• Medical Author:
    Melissa Conrad Stöppler, MD

    Melissa Conrad Stöppler, MD, is a U.S. board-certified Anatomic Pathologist with subspecialty training in the fields of Experimental and Molecular Pathology. Dr. Stöppler's educational background includes a BA with Highest Distinction from the University of Virginia and an MD from the University of North Carolina. She completed residency training in Anatomic Pathology at Georgetown University followed by subspecialty fellowship training in molecular diagnostics and experimental pathology.

  • Medical Editor: David Perlstein, MD, MBA, FAAP
    David Perlstein, MD, MBA, FAAP

    David Perlstein, MD, MBA, FAAP

    Dr. Perlstein received his Medical Degree from the University of Cincinnati and then completed his internship and residency in pediatrics at The New York Hospital, Cornell medical Center in New York City. After serving an additional year as Chief Pediatric Resident, he worked as a private practitioner and then was appointed Director of Ambulatory Pediatrics at St. Barnabas Hospital in the Bronx.

How is achondroplasia diagnosed?

The diagnosis of achondroplasia can be based on the typical physical features, the hallmarks of achondroplasia, evident at birth. Characteristic features are also seen by X-rays, ultrasound, and other imaging techniques. With ultrasound imaging, the diagnosis can sometimes be strongly suspected before birth.

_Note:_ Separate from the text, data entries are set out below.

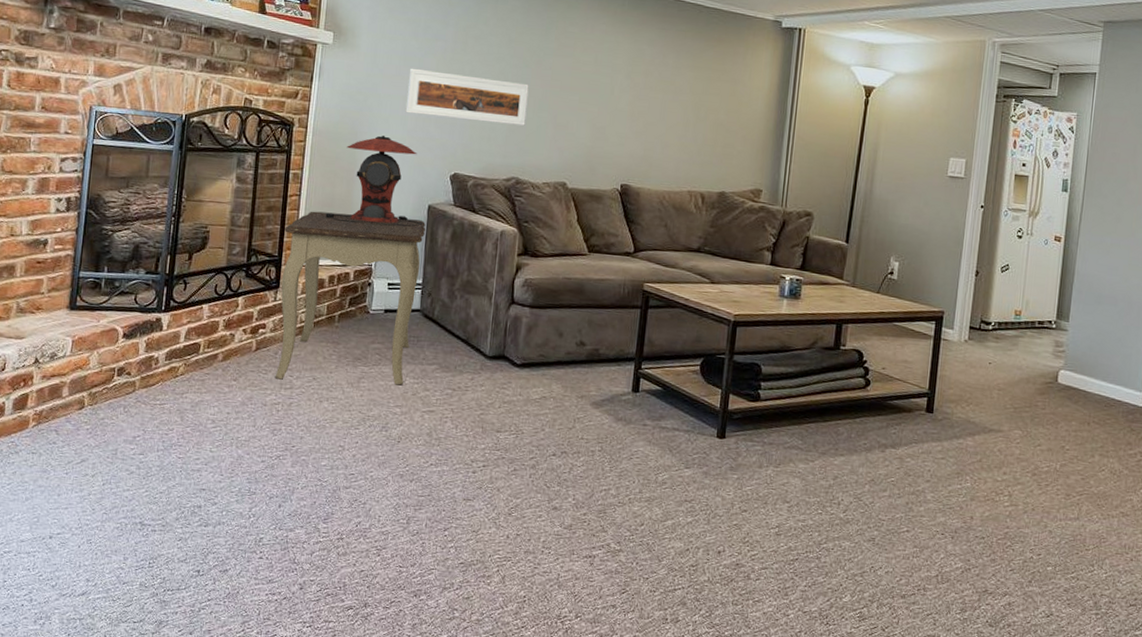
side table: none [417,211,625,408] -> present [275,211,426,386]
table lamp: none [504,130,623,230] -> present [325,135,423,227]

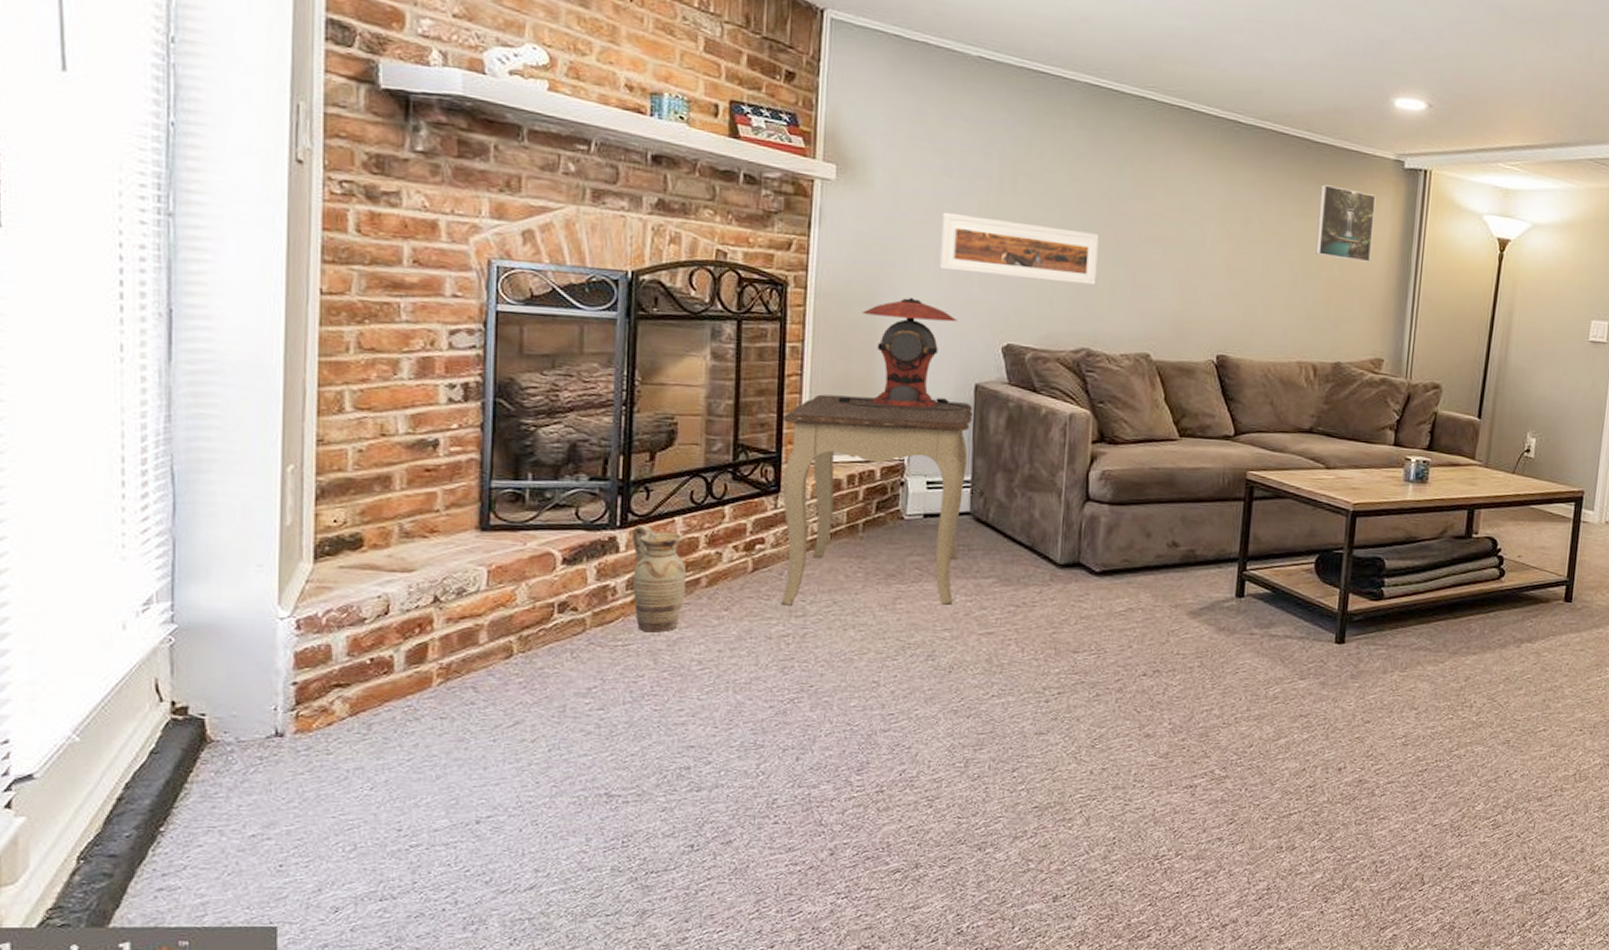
ceramic jug: none [169,310,209,396] -> present [631,525,687,633]
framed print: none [705,42,757,107] -> present [1315,184,1376,262]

The molecular diagnosis of achondroplasia before birth is possible if there is suspicion of the diagnosis or an increased risk (such as when a parent is affected by achondroplasia). In families in which both parents have achondroplasia, prenatal diagnosis may be particularly useful, the aim being to distinguish fatal homozygous achondroplasia (with two copies of the defective gene) from heterozygous achondroplasia (with one copy of the achondroplasia gene) from normal. Diagnosis before birth is accomplished by examining cells obtained by chorionic villus sampling (CVS) or amniocentesis.

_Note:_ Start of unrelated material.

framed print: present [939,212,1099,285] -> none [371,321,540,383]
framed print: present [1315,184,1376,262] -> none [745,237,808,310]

What can be done for patients with achondroplasia?

Children and adults with achondroplasia can lead normal lives provided they receive attentive, informed care by their physicians and parents. Considerations in monitoring children with achondroplasia include careful measurements of growth (length/height and weight) and head circumference using curves specially standardized for those with achondroplasia. Knowledgeable pediatric care and periodic orthopedic and neurologic examinations are critical.

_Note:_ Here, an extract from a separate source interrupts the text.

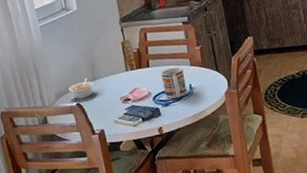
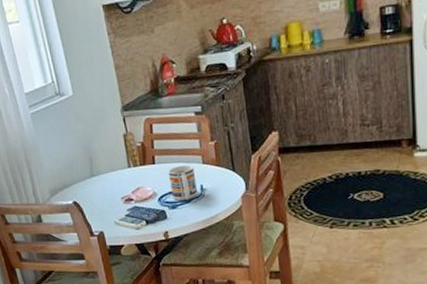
legume: present [68,78,95,99] -> none [64,173,93,197]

When special problems complicate achondroplasia, prompt and expert intervention is important. For example:

  • The foramen magnum (the large opening under the skull) may need to be surgically enlarged in cases of severe narrowing (stenosis) and compression of the spinal cord. When this opening is too narrow, the blood vessels and nerves are compressed, which can lead to central apnea (loss of breathing control). This is responsible for the risk of sudden death in infants (SIDS) with achondroplasia. The risk of sudden death for infants with achondroplasia is 2% to 5%.
  • The back of individuals with achondroplasia can develop a marked sway (lordosis) to the lower back while abnormalities in the mid-back may cause a small hump (kyphosis) in infancy and compression of the spinal cord in adolescence. The spinal cord compression can require surgery to decompress it. Spinal stenosis is the most common medical complication of achondroplasia seen in adulthood.
  • Orthopedic procedures may be performed for lengthening of the limb bones and correction of bowed legs (usually after full growth has been achieved).
  • Surgery (lumbar laminectomy) is also indicated when spinal stenosis (narrowing) causes symptoms, which tends to be evident in young adults.
  • Disproportion between the brain and the base of the skull can sometimes result in hydrocephalus ("water on the brain") which needs to be promptly detected and treated by placement of a shunt to drain the excess fluid.
  • The large head with achondroplasia increases the chance of bleeding within the baby's head during vaginal delivery. This should be taken into account in planning the birth and postnatal care, and Cesarean delivery (C-section) may be recommended for a fetus with achondroplasia. The brainstem (which contains a center for controlling respiration) may be compressed in achondroplasia and contribute to abnormal breathing.
  • Pregnant women with achondroplasia should have their babies delivered by cesarean section, due to their characteristically small pelvis, and high risk of birth related trauma.
  • Middle ear infections (otitis media) are frequent and can lead to mild to moderate hearing loss. Therefore, ear infections should be readily suspected and promptly and fully treated with antibiotics and/or ear tubes.
  • Dental crowding is also common. Teeth should be straightened and, if necessary, removed to alleviate this problem.
  • Control of obesity is essential, and obesity can be a significant problem in people with achondroplasia. The excessive weight gain usually occurs during childhood. When obesity is present, the back and joint problems that are characteristic of this condition worsen in severity. The child with achondroplasia must not be allowed to become overweight. Adults with achondroplasia should also monitor and control their weight.
  • Treatment with human growth hormone, which is still considered experimental, has been preliminarily reported to increase the growth rate after treatment, but studies have not yet demonstrated that adult height is increased by this treatment.